▶ [ABOUT THIS TASK]: Rewrite the rows from the line with "Have a question? Get in" up to and including the line with "Rarement l'occasion dans une vie se présente", putting "Œuvres de Napoléon III" wherever "Les œuvres de Napoléon III" appears and leaving everything else unchanged.

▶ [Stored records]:

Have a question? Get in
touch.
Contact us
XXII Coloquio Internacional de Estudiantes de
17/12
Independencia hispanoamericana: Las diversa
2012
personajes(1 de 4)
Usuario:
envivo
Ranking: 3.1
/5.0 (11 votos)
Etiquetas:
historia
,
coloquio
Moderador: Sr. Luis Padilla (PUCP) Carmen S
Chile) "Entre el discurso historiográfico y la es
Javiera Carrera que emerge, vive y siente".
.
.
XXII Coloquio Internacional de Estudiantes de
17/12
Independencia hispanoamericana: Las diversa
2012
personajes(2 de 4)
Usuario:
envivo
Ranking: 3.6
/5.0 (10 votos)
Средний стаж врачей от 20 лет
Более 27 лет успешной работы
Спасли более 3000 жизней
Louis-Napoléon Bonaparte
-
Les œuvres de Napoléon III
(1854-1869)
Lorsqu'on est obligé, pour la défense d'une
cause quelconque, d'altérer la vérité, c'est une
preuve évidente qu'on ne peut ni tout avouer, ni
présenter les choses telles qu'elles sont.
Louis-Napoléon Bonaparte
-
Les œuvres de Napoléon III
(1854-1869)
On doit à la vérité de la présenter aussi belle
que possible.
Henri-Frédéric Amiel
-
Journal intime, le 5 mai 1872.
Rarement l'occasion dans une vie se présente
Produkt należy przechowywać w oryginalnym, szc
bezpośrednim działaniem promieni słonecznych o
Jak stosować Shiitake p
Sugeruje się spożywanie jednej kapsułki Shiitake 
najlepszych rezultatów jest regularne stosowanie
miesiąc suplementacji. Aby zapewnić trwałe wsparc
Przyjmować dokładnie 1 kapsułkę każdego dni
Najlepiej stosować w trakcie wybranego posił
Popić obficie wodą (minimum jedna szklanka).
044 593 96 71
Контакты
==
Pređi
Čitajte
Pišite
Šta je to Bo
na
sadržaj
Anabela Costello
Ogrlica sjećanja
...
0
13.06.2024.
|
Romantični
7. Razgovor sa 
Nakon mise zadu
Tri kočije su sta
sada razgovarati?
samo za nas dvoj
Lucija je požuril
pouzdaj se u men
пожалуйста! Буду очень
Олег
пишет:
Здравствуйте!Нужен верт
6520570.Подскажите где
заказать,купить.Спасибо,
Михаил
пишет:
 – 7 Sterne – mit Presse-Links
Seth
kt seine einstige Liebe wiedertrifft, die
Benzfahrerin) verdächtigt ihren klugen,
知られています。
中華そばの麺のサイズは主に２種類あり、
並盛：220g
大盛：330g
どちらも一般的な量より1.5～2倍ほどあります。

▶ [YOUR RESPONSE]:
Have a question? Get in
touch.
Contact us
XXII Coloquio Internacional de Estudiantes de
17/12
Independencia hispanoamericana: Las diversa
2012
personajes(1 de 4)
Usuario:
envivo
Ranking: 3.1
/5.0 (11 votos)
Etiquetas:
historia
,
coloquio
Moderador: Sr. Luis Padilla (PUCP) Carmen S
Chile) "Entre el discurso historiográfico y la es
Javiera Carrera que emerge, vive y siente".
.
.
XXII Coloquio Internacional de Estudiantes de
17/12
Independencia hispanoamericana: Las diversa
2012
personajes(2 de 4)
Usuario:
envivo
Ranking: 3.6
/5.0 (10 votos)
Средний стаж врачей от 20 лет
Более 27 лет успешной работы
Спасли более 3000 жизней
Louis-Napoléon Bonaparte
-
Œuvres de Napoléon III
(1854-1869)
Lorsqu'on est obligé, pour la défense d'une
cause quelconque, d'altérer la vérité, c'est une
preuve évidente qu'on ne peut ni tout avouer, ni
présenter les choses telles qu'elles sont.
Louis-Napoléon Bonaparte
-
Œuvres de Napoléon III
(1854-1869)
On doit à la vérité de la présenter aussi belle
que possible.
Henri-Frédéric Amiel
-
Journal intime, le 5 mai 1872.
Rarement l'occasion dans une vie se présente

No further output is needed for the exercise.